Decreto fiscale, Renzi va avanti «E Berlusconi sconterà la pena»

Matteo Renzi

«Per evitare polemiche – sia per il Quirinale che per le riforme – ho ritenuto più opportuno togliere di mezzo ogni discussione e inserire anche questo decreto nel pacchetto riforme fiscali del 20 febbraio». Matteo Renzi si prende beffa degli anti-berlusconiani, così come dei berlusconiani duri e puri che gli chiedono di anticipare il varo del contestato decreto fiscale e offre il petto allo scontro in atto confermando che il tutto andrà a dopo l’elezione del successore di Napolitano. Nessuna retromarcia, quindi, rispetto a quanto spiegato qualche giorno fa, su tempistica e aperture a possibili modifiche senza però indicare quali.
PROFILI
Nella sostanza a Renzi il testo elaborato dal Mef, e poi cambiato, continua a non piacere e sa che se dovesse rivedere il testo licenziato dal Consiglio dei ministri, e accusato di favorire Berlusconi, dovrebbe piegare la testa e recepire la formulazione ”light” prevista nella prima versione. Renzi non intende quindi mollare e nega l’esistenza di ”manine” e di secondi fini. Nella newsletter, postata ieri sera sul suo profilo Facebook, difende a spada tratta il decreto «che i giornali hanno salutato positivamente per giorni, salvo poi cambiare idea quando qualcuno ha avanzato l’ipotesi che contenesse una norma salva Berlusconi (ipotesi tutta da dimostrare, peraltro). Per essere chiari – continua il presidente del Consiglio – noi non facciamo norme ad personam, né contra personam. È una norma semplice che rispetta il principio di proporzionalità. E che si può naturalmente eliminare, circoscrivere, cambiare».
SCONTI
Poi il passaggio più irridente nei confronti di coloro che per anni – scambiandosi spesso i ruoli – hanno campato di berlusconismo o di anti-berlusconismo: «Una legge si adotta se serve agli italiani, non se si immagina che possa servire o non servire a un italiano. Questa ossessione su Berlusconi sia da parte di chi lo ama, che da parte di chi lo odia non mi riguarda», sostiene il premier. «A forza di pensare a lui, per anni si sono dimenticati degli italiani. Bene, noi cambiamo il fisco per gli italiani, non per Berlusconi. Senza fare sconti a nessuno, nemmeno a Berlusconi che sconterà la sua pena fino all’ultimo giorno».
Rinviando al 20 febbraio l’intero pacchetto fiscale, e non solo il decreto del 24 dicembre, il presidente del Consiglio allunga i tempi senza però rinunciare a scontrarsi con la filosofia che ha guidato sinora il Mef e l’Agenzia delle Entrate nella lotta all’evasione.
INCASSI SCARSI
«La legge delega approvata in Parlamento impone di rivoluzionare le tasse. Mai più un fisco che ha la faccia feroce coi cittadini che sbagliano una scadenza o che commina sanzioni enormi a Vip che poi trattano e pagano molto meno di quanto dovrebbero». Meglio, ragiona il premier, incassare subito l’evasione (con tanto di interessi e sanzioni), evitando che – sotto una soglia ancora tutta da stabilire – si avvii un lunghissimo e costoso processo penale al termine del quale lo Stato incassa poco o nulla.
Dopo due giorni di riflessioni e di incontri, Renzi ha deciso di tirare diritto e, pur non escludendo possibili ritocchi, non solo difende il decreto di Natale, ma sfida tutti coloro che nel Pd, come in FI, chiedevano di rifare il decreto perché non si trasformasse in un regalo o in un ricatto.
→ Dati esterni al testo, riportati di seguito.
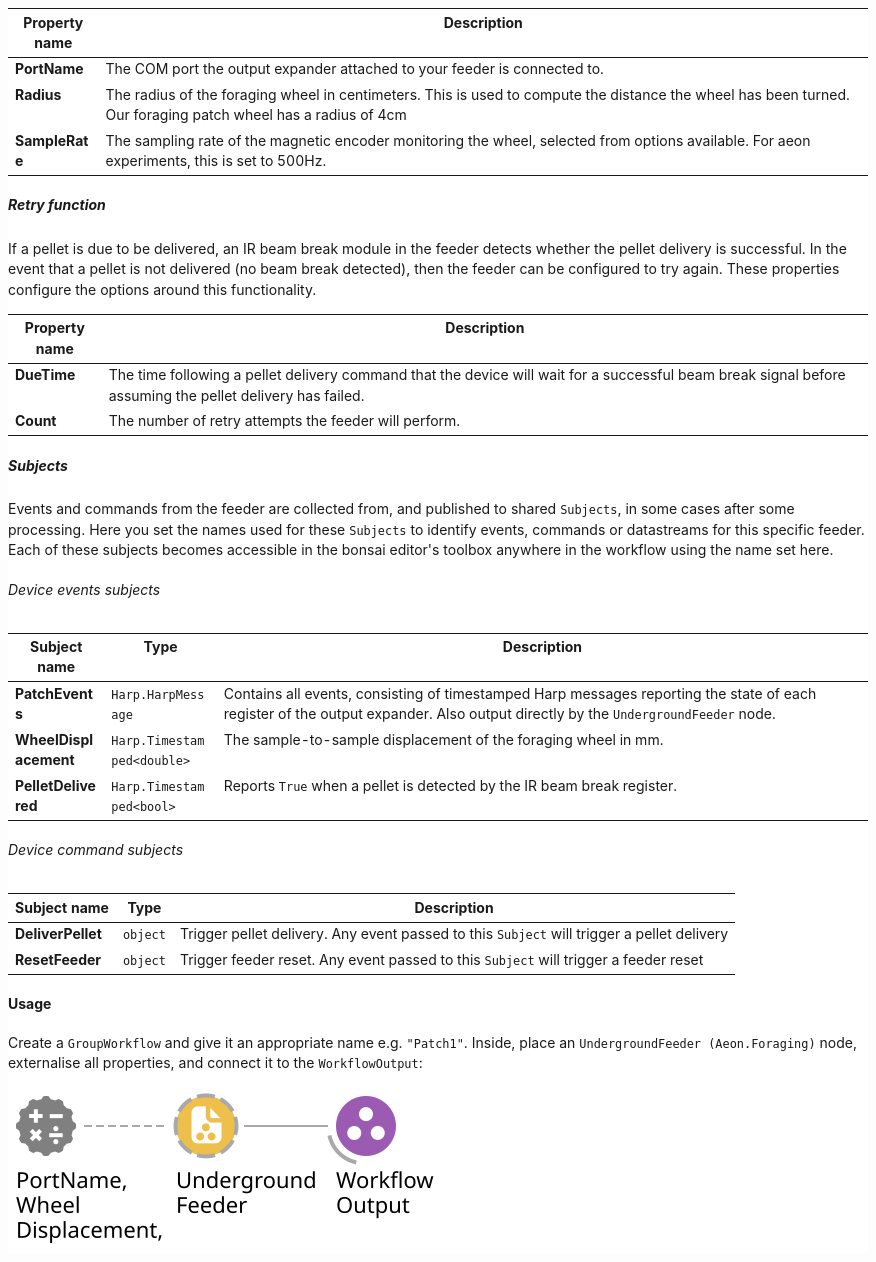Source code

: | Property name | Description                                               |
|---------------|-----------------------------------------------------------|
| **PortName**  | The COM port the output expander attached to your feeder is connected to.                                                     |
| **Radius**    | The radius of the foraging wheel in centimeters. This is used to compute the distance the wheel has been turned. Our foraging patch wheel has a radius of 4cm |
| **SampleRate**| The sampling rate of the magnetic encoder monitoring the wheel, selected from options available. For aeon experiments, this is set to 500Hz. |

##### Retry function
If a pellet is due to be delivered, an IR beam break module in the feeder detects whether the pellet delivery is successful. 
In the event that a pellet is not delivered (no beam break detected), then the feeder can be configured to try again. 
These properties configure the options around this functionality.

| Property name | Description                                   |
|---------------|-----------------------------------------------|
| **DueTime**   | The time following a pellet delivery command that the device will wait for a successful beam break signal before assuming the pellet delivery has failed. |
| **Count**     | The number of retry attempts the feeder will perform. |

##### Subjects
Events and commands from the feeder are collected from, and published to shared `Subjects`, in some cases after some processing. 
Here you set the names used for these `Subjects` to identify events, commands or datastreams for this specific feeder. 
Each of these subjects becomes accessible in the bonsai editor's toolbox anywhere in the workflow using the name set here.

###### Device events subjects
| Subject name      | Type        | Description                   |
|-------------------|-------------|-------------------------------|
| **PatchEvents**      | `Harp.HarpMessage`       | Contains all events, consisting of timestamped Harp messages reporting the state of each register of the output expander. Also output directly by the `UndergroundFeeder` node.|
| **WheelDisplacement**| `Harp.Timestamped<double>`| The sample-to-sample displacement of the foraging wheel in mm.           |
| **PelletDelivered**  | `Harp.Timestamped<bool>`  | Reports `True` when a pellet is detected by the IR beam break register. |

###### Device command subjects
| Subject name      | Type          | Description                                                                                     |
|-------------------|---------------|-------------------------------------------------------------------------------------------------|
| **DeliverPellet**    | `object`   | Trigger pellet delivery. Any event passed to this `Subject` will trigger a pellet delivery      |
| **ResetFeeder**      | `object`   | Trigger feeder reset. Any event passed to this `Subject` will trigger a feeder reset |

#### Usage
Create a `GroupWorkflow` and give it an appropriate name e.g. `"Patch1"`. 
Inside, place an `UndergroundFeeder (Aeon.Foraging)` node, externalise all properties, and connect it to the `WorkflowOutput`:

![Aeon.Foraging.UndergroundFeeder](../../workflows/base-feeder.svg)
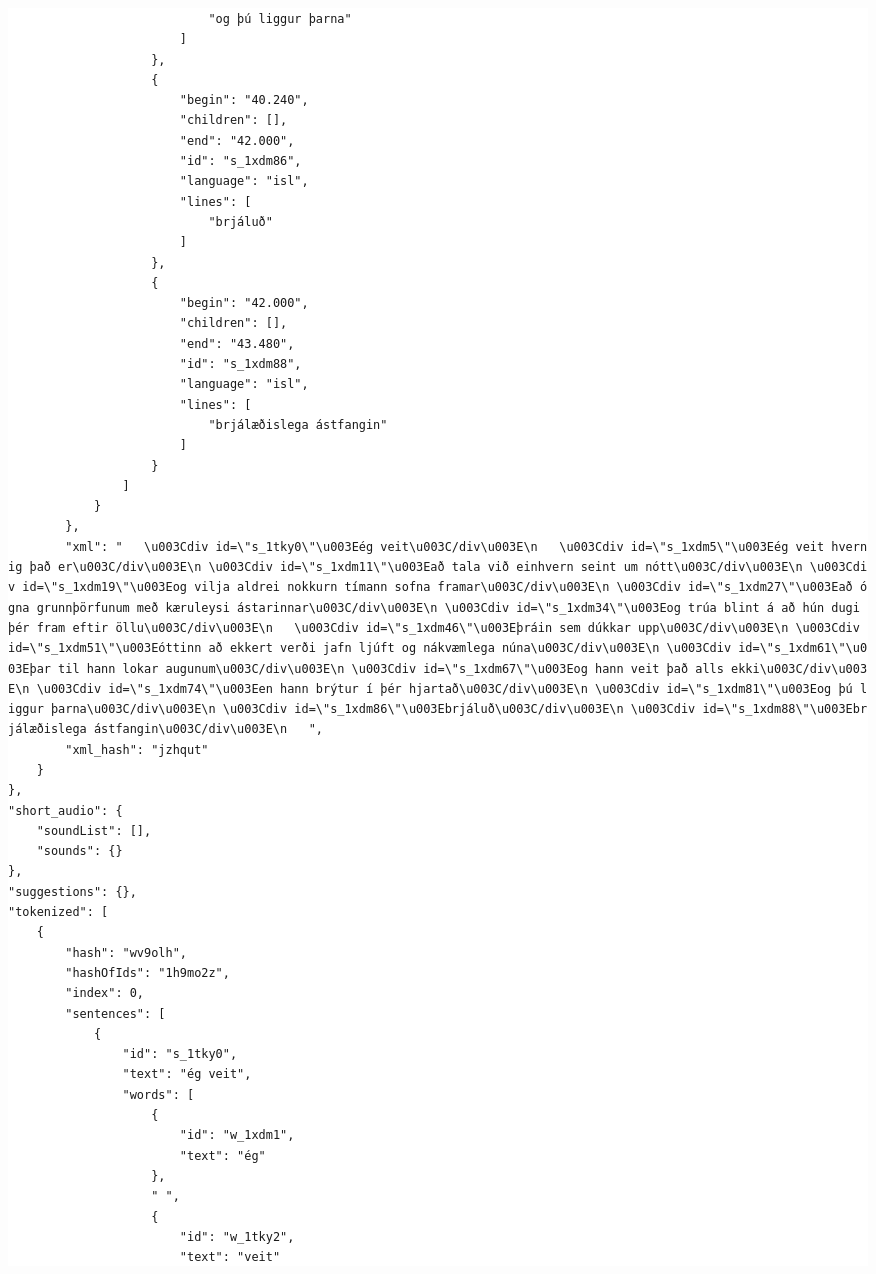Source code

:                                 "og þú liggur þarna"
                            ]
                        },
                        {
                            "begin": "40.240",
                            "children": [],
                            "end": "42.000",
                            "id": "s_1xdm86",
                            "language": "isl",
                            "lines": [
                                "brjáluð"
                            ]
                        },
                        {
                            "begin": "42.000",
                            "children": [],
                            "end": "43.480",
                            "id": "s_1xdm88",
                            "language": "isl",
                            "lines": [
                                "brjálæðislega ástfangin"
                            ]
                        }
                    ]
                }
            },
            "xml": "   \u003Cdiv id=\"s_1tky0\"\u003Eég veit\u003C/div\u003E\n   \u003Cdiv id=\"s_1xdm5\"\u003Eég veit hvernig það er\u003C/div\u003E\n \u003Cdiv id=\"s_1xdm11\"\u003Eað tala við einhvern seint um nótt\u003C/div\u003E\n \u003Cdiv id=\"s_1xdm19\"\u003Eog vilja aldrei nokkurn tímann sofna framar\u003C/div\u003E\n \u003Cdiv id=\"s_1xdm27\"\u003Eað ógna grunnþörfunum með kæruleysi ástarinnar\u003C/div\u003E\n \u003Cdiv id=\"s_1xdm34\"\u003Eog trúa blint á að hún dugi þér fram eftir öllu\u003C/div\u003E\n   \u003Cdiv id=\"s_1xdm46\"\u003Eþráin sem dúkkar upp\u003C/div\u003E\n \u003Cdiv id=\"s_1xdm51\"\u003Eóttinn að ekkert verði jafn ljúft og nákvæmlega núna\u003C/div\u003E\n \u003Cdiv id=\"s_1xdm61\"\u003Eþar til hann lokar augunum\u003C/div\u003E\n \u003Cdiv id=\"s_1xdm67\"\u003Eog hann veit það alls ekki\u003C/div\u003E\n \u003Cdiv id=\"s_1xdm74\"\u003Een hann brýtur í þér hjartað\u003C/div\u003E\n \u003Cdiv id=\"s_1xdm81\"\u003Eog þú liggur þarna\u003C/div\u003E\n \u003Cdiv id=\"s_1xdm86\"\u003Ebrjáluð\u003C/div\u003E\n \u003Cdiv id=\"s_1xdm88\"\u003Ebrjálæðislega ástfangin\u003C/div\u003E\n   ",
            "xml_hash": "jzhqut"
        }
    },
    "short_audio": {
        "soundList": [],
        "sounds": {}
    },
    "suggestions": {},
    "tokenized": [
        {
            "hash": "wv9olh",
            "hashOfIds": "1h9mo2z",
            "index": 0,
            "sentences": [
                {
                    "id": "s_1tky0",
                    "text": "ég veit",
                    "words": [
                        {
                            "id": "w_1xdm1",
                            "text": "ég"
                        },
                        " ",
                        {
                            "id": "w_1tky2",
                            "text": "veit"
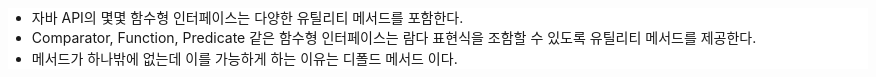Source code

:   - 자바 API의 몇몇 함수형 인터페이스는 다양한 유틸리티 메서드를 포함한다.
  - Comparator, Function, Predicate 같은 함수형 인터페이스는 람다 표현식을 조함할 수 있도록 유틸리티 메서드를 제공한다.
  - 메서드가 하나밖에 없는데 이를 가능하게 하는 이유는 디폴드 메서드 이다.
Come accaduto in altre occasioni, Renzi capovolge il ragionamento. Anzi, lo salta e dopo essersi assunto la paternità del decreto legislativo, lo difende negando qualunque rapporto con le vicende processuali dell’ex Cavaliere.
L’incontro con il ministro dell’Economia Pier Carlo Padoan, dato per certo per ieri sera e poi rinviato, dovrebbe tenersi oggi. Renzi ha sempre sostenuto di aver modificato il decreto entrato in Consiglio dei ministri con il responsabile dell’Economia, ma ieri al ministero di via XX Settembre si lavorava per proporre modifiche che palazzo Chigi sembra voler prendere in esame solo nella parte che potrebbe riguardare l’ex Cavaliere.